Donald Trump’s candidacy exposed a growing chasm in our mainstream news coverage and Trump was a master in exploiting it. Trump didn’t make them write about him. He just kept being outrageous week after week, and they covered it.
Trump’s running became a major story, in itself, because it sold.
Newsrooms started thinking more about how to sell a story as entertainment than as objective journalism. Most of the mainstream media did it to themselves. They went with what sold. Trump just kept feeding them the fodder they wanted for each news cycle.
In return for the almighty click, most news outlets were willing just “to give what their listeners wanted.” Their clicking was making money–more clicks equal more advertising dollars. Right?

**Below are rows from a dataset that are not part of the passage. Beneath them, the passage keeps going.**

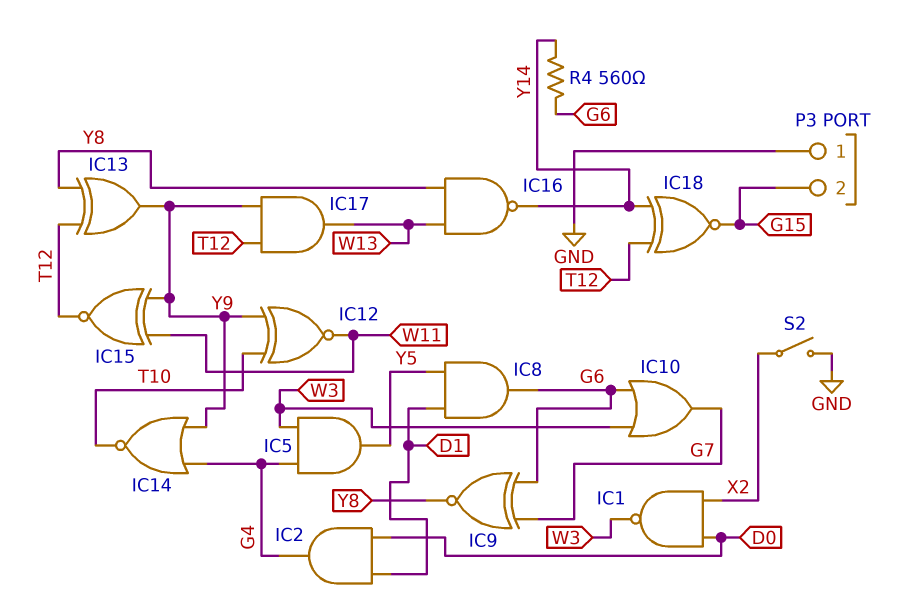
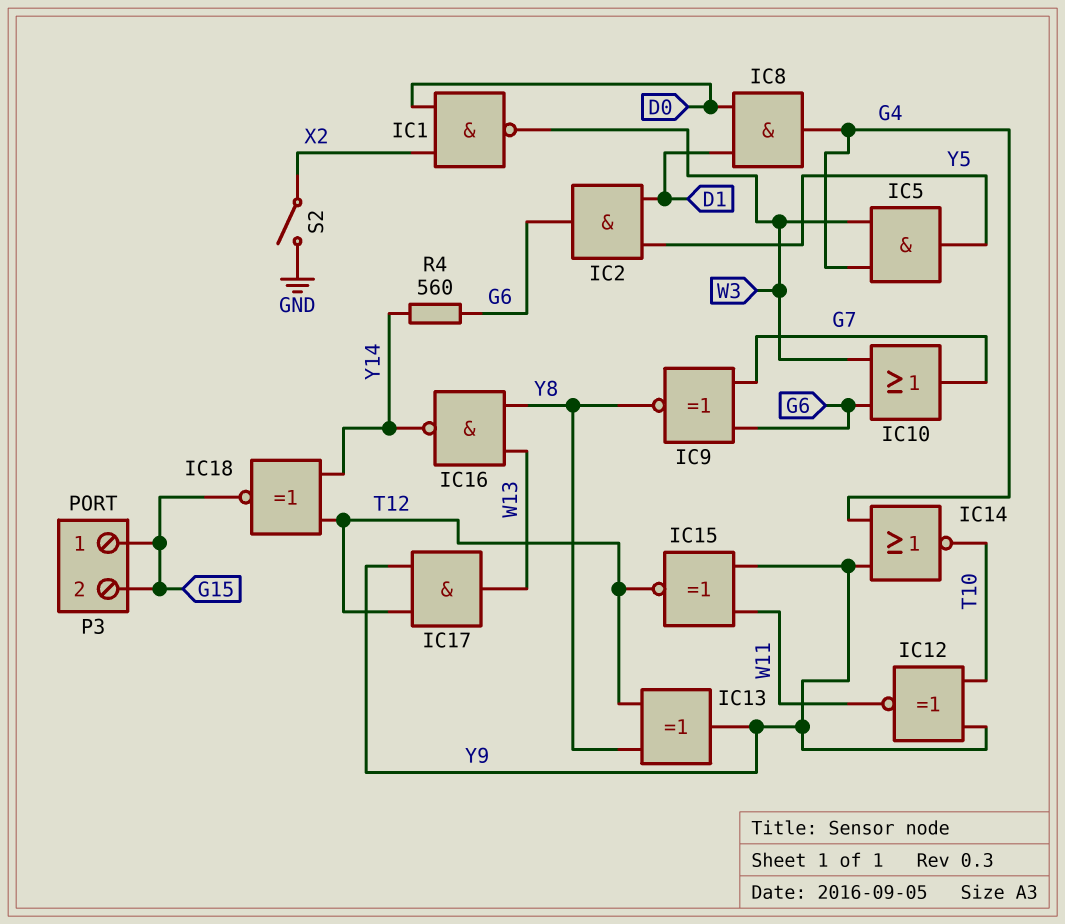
IC2: AND (in D0, in D1, out G4) -> AND (in D1, in Y5, out G6)
IC8: AND (in D1, in Y5, out G6) -> AND (in D0, in D1, out G4)
P3 pin 1: GND -> G15

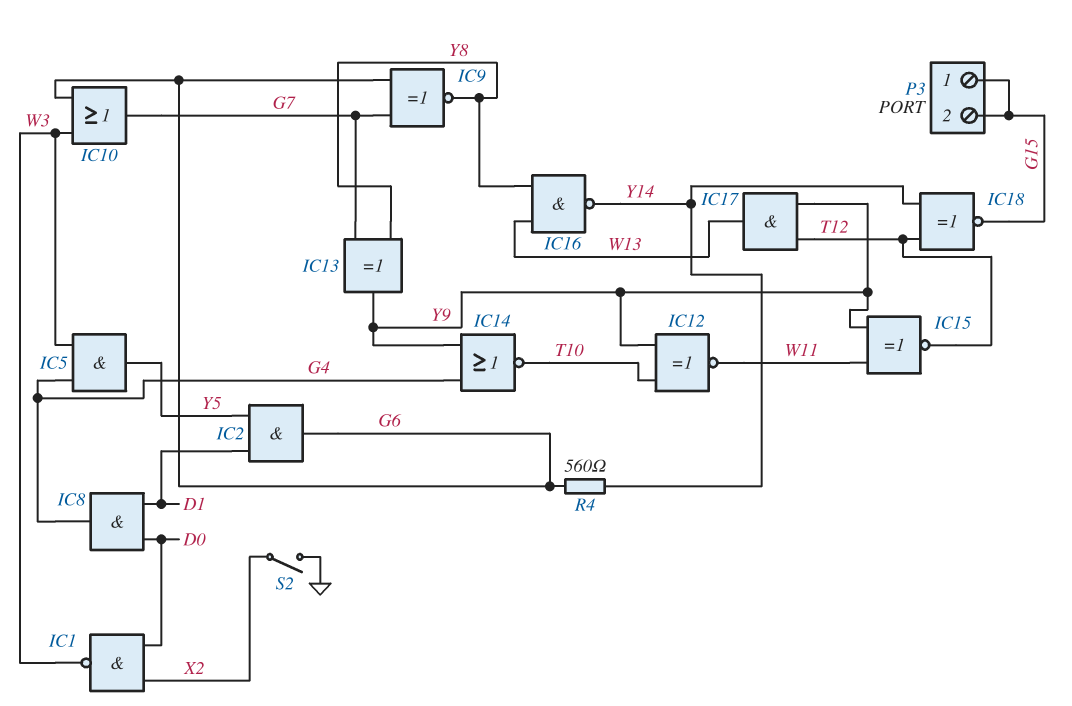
IC13: XOR (in T12, in Y8, out Y9) -> XOR (in G7, in Y8, out Y9)

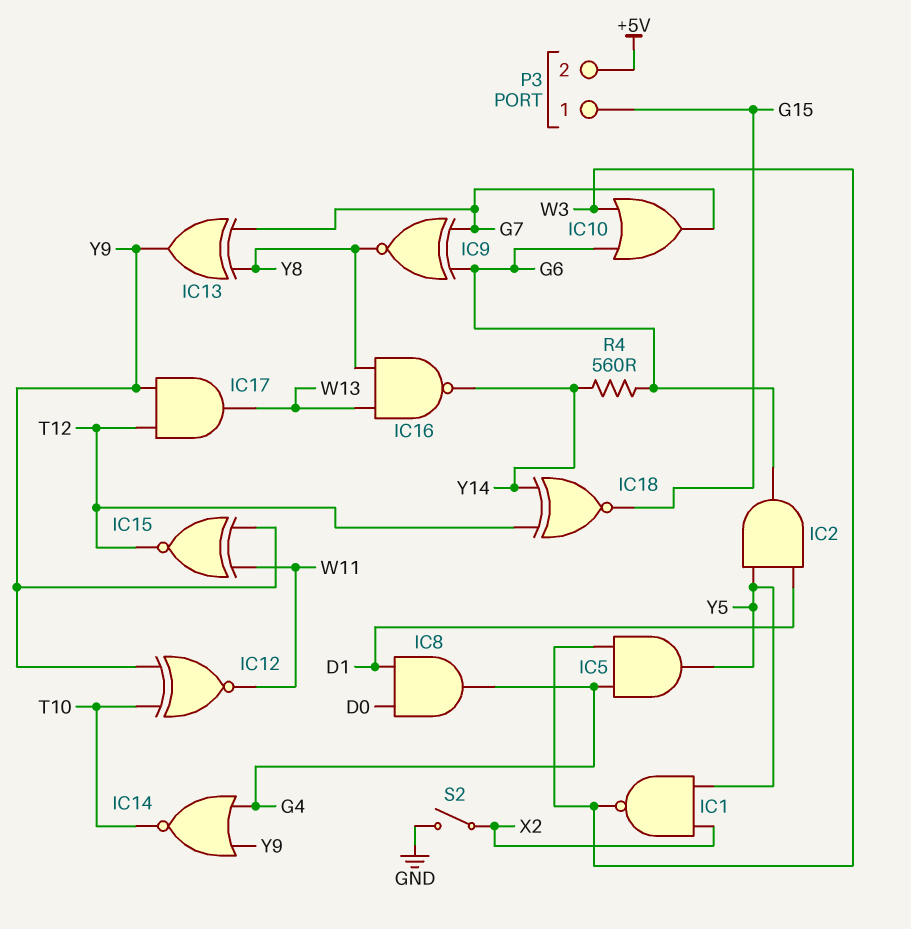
IC1: NAND (in D0, in X2, out W3) -> NAND (in X2, in Y5, out W3)
P3 pin 2: G15 -> +5V

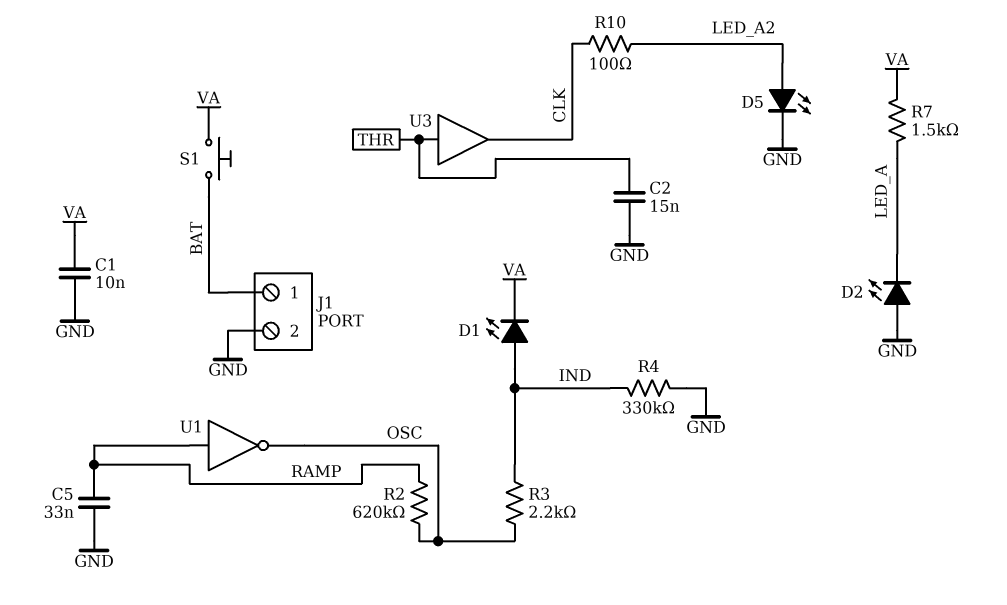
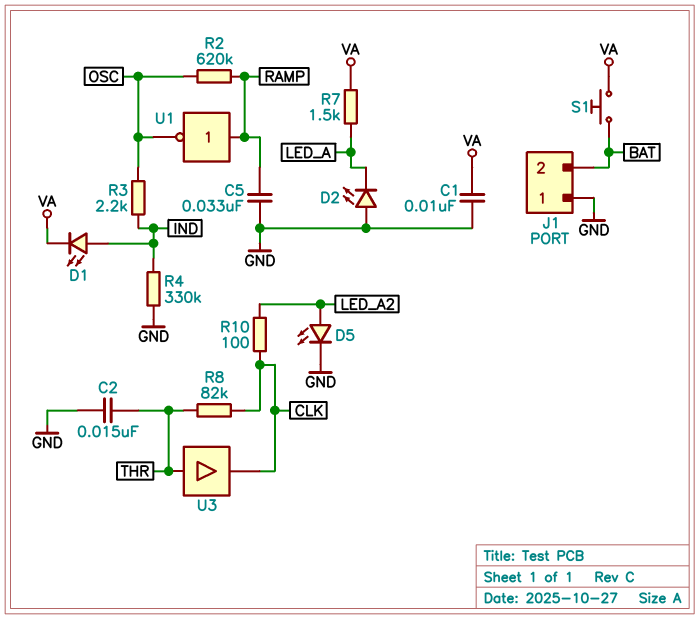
J1 pin 1: BAT -> GND
J1 pin 2: GND -> BAT
R8: none -> 82k (CLK, THR)

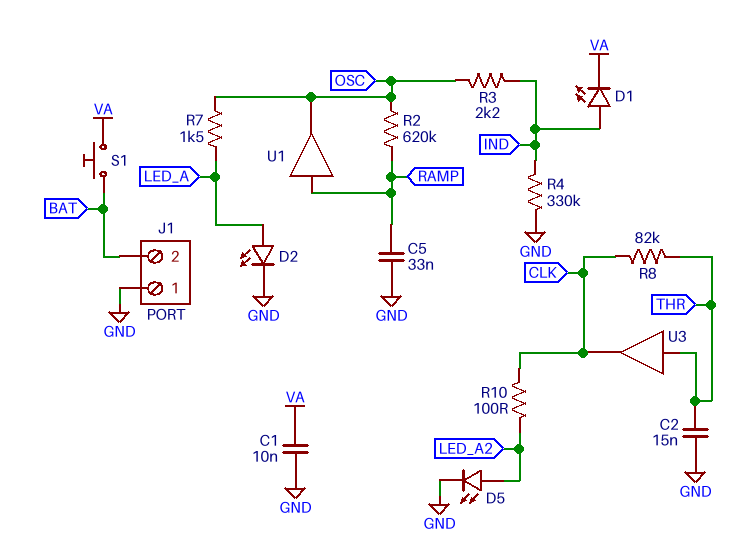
D2: LED (A GND, K LED_A) -> LED (A LED_A, K GND)
R7: 1.5k (LED_A, VA) -> 1.5k (LED_A, OSC)
U1: NOT (in RAMP, out OSC) -> buffer (in RAMP, out OSC)

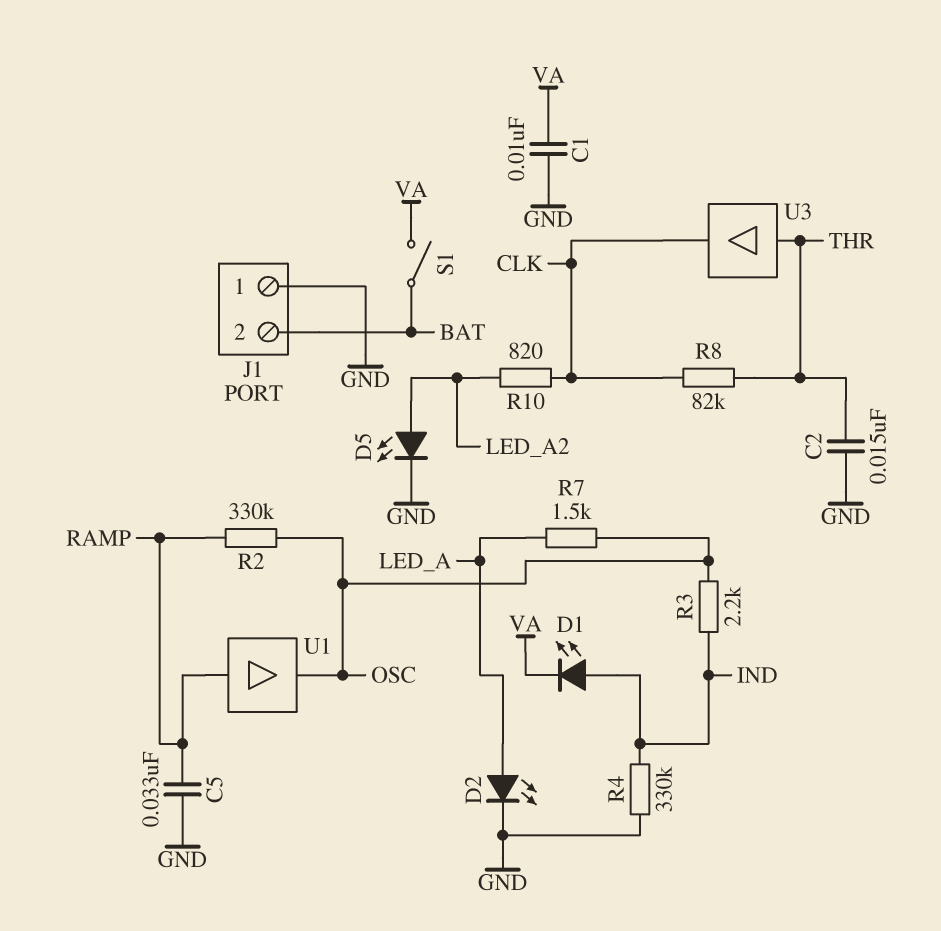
R2: 620k (OSC, RAMP) -> 330k (OSC, RAMP)
R10: 100 (CLK, LED_A2) -> 820 (CLK, LED_A2)
S1: button (BAT, VA) -> switch (BAT, VA)

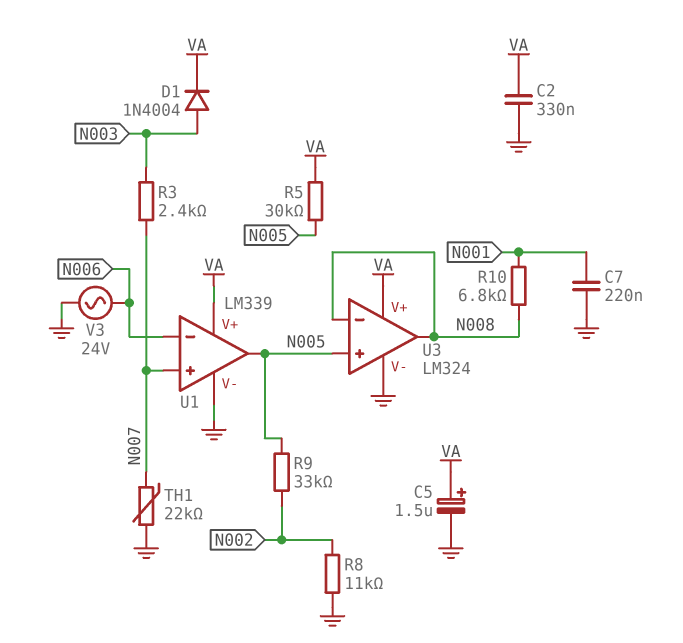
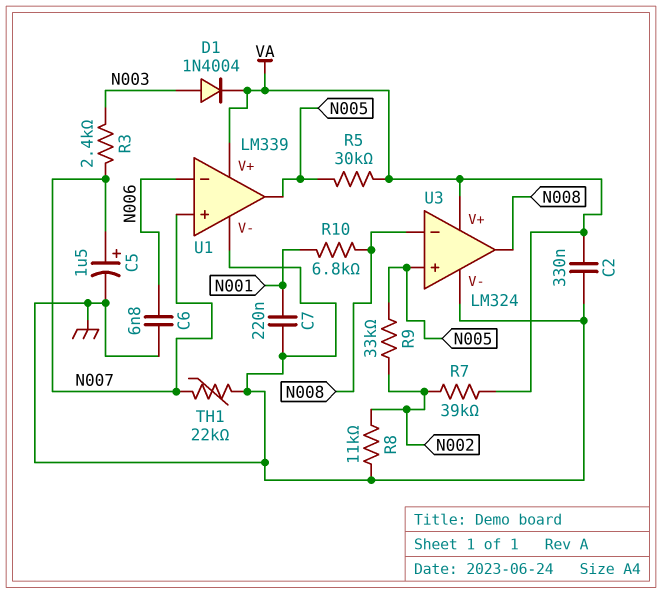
C5: 1.5uF (plus VA, minus GND) -> 1.5uF (plus N007, minus GND)
C6: none -> 6.8nF (GND, N006)
R7: none -> 39k (N002, VA)
V3: AC 24V (GND, N006) -> none

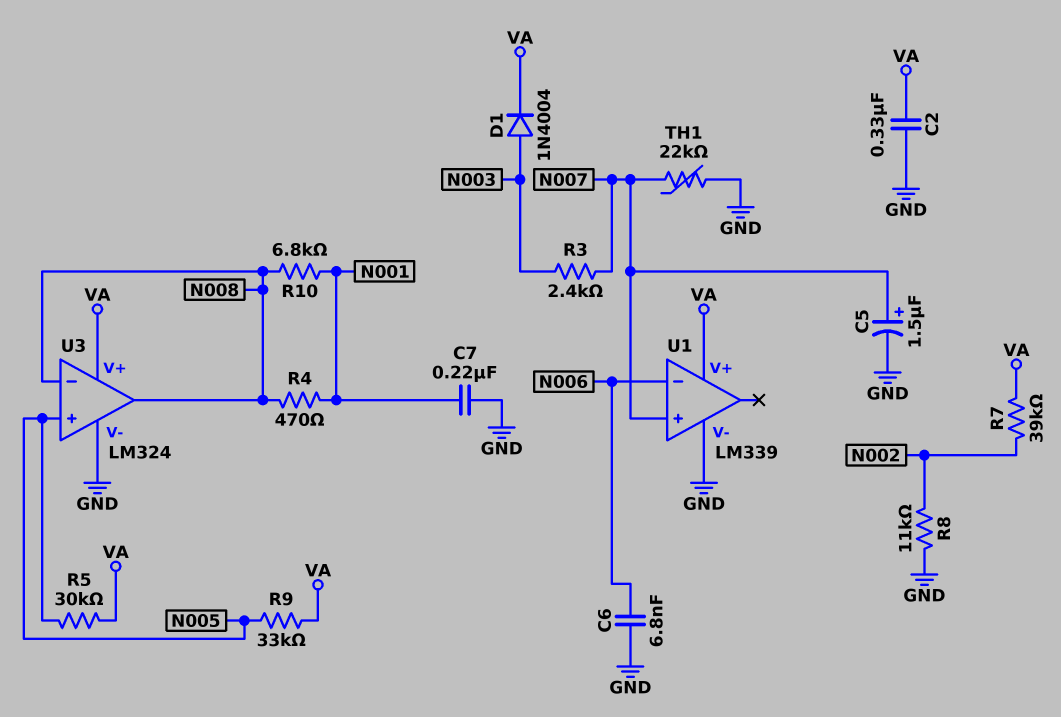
R4: none -> 470 (N001, N008)
R9: 33k (N002, N005) -> 33k (N005, VA)
U1 pin out: N005 -> none

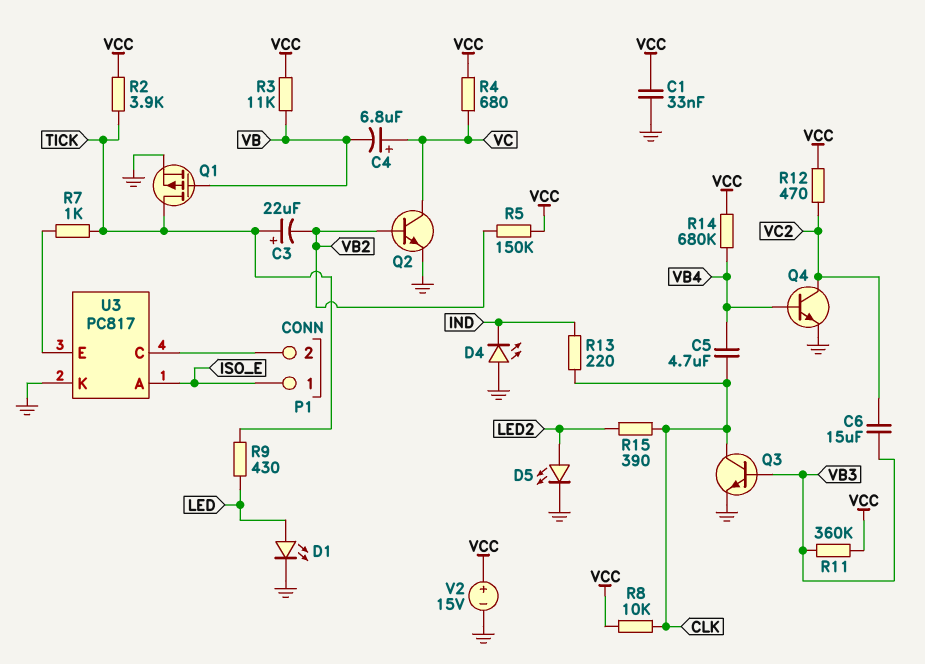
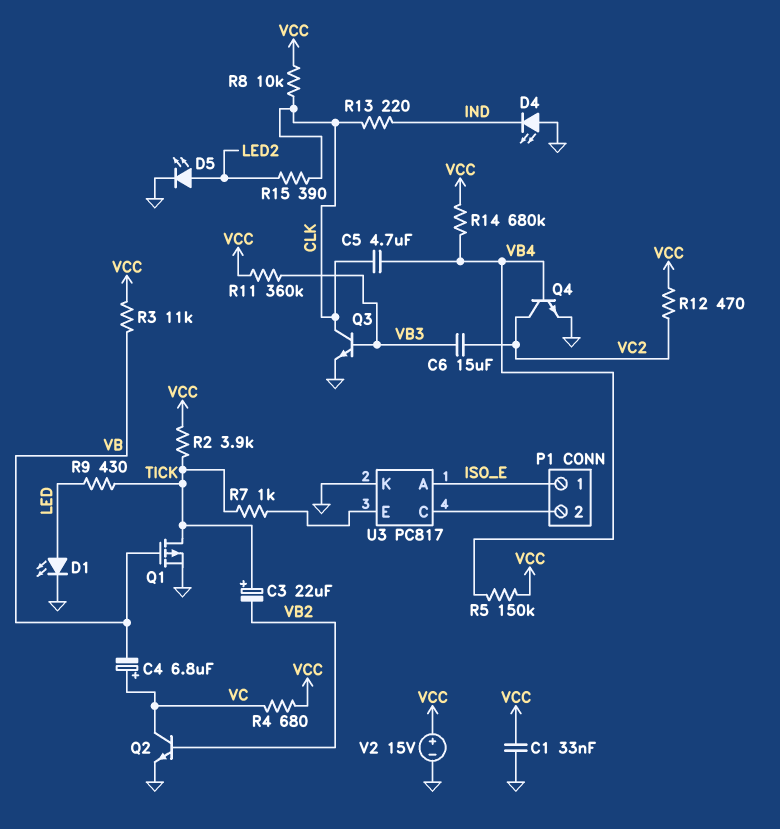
R5: 150k (VB2, VCC) -> 150k (VB4, VCC)

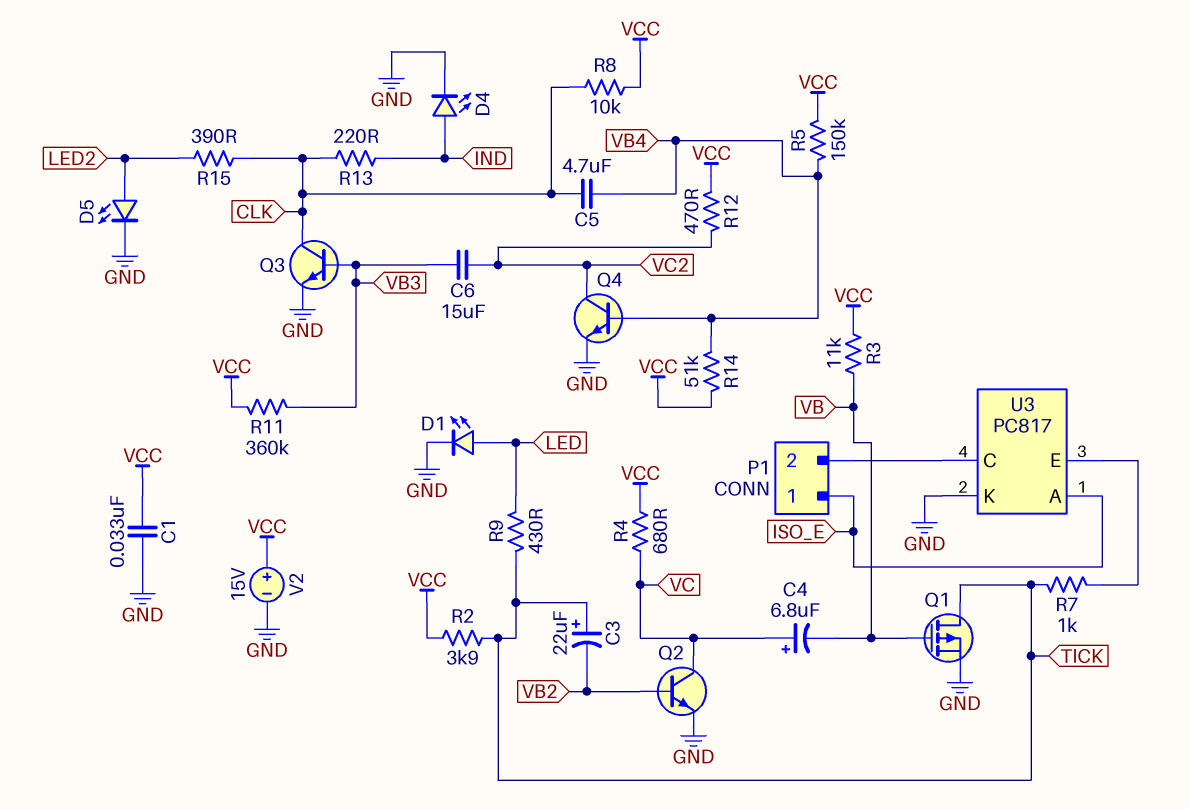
D4: LED (A GND, K IND) -> LED (A IND, K GND)
R14: 680k (VB4, VCC) -> 51k (VB4, VCC)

Higher Ratings Mattered More
News outlets continued covering Trump’s candidacy from their own profit-biased viewpoint waiting for some other outlet to break stride in mid-profit and take on Trump. But none of them ever did. They all kept covering Trump. They found out that even making fun of him with outrageous fake news items also sold.
Covering Trump gave them higher ratings, higher profits. It was a match made out of profits.
Maybe we didn’t want to be informed, to have to think, this time around. Maybe we just wanted to sit back and be entertained. As it turned out, by having short-term ratings become more important than actually providing objective news coverage, the Fourth Estate broke its promise in covering this presidential election: They entertained us, not informed us
The election results prove that, without a doubt.